でも、会いたいなぁ……
幼馴染みでもいい、嫌われててもいい。凪に会いたい。
私はやっぱり、凪が好き。
大好きなんだ……
うつむいたら、じわりと涙が滲んできてしまった。
それを見て、亜賀座くんが少し慌てた。
「ご、ごめん! 藍乃さん! 困らせちゃったね。本当にごめんね……」
違うよ、そうじゃないよ、って頭を振ったけど伝わらなかった。でも涙が後から後から溢れ出てしまう。涙を拭いながら言葉を絞り出す。
「……亜賀座くん……ごめんね……私は、やっぱり……凪が好き……だから……」
全部を言い終わる前に、亜賀座君はぎゅうっと私を抱きしめた。驚いて逃れようとしたが、ますます力が強くなる。

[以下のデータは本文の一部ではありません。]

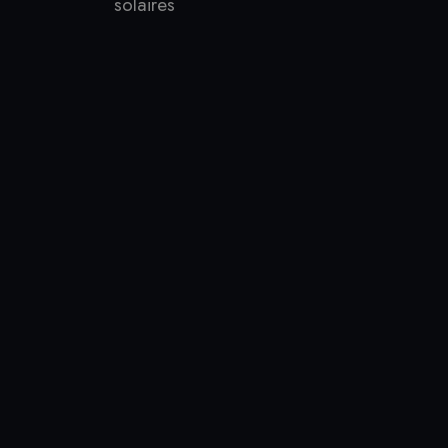
solaires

「少し、このままでいさせて……分かってる、分かってたよ。僕じゃダメなんだって。でも、不知火を倒して僕がトップに立ったら、何か変わるんじゃないかって、期待してた……」
ふっと力が緩められる。亜賀座くんは立ち上がると、私にクルリと背を向けた。
「やっぱりダメなんだね」
亜賀座くんはビックリするほど明るい声でそう言った。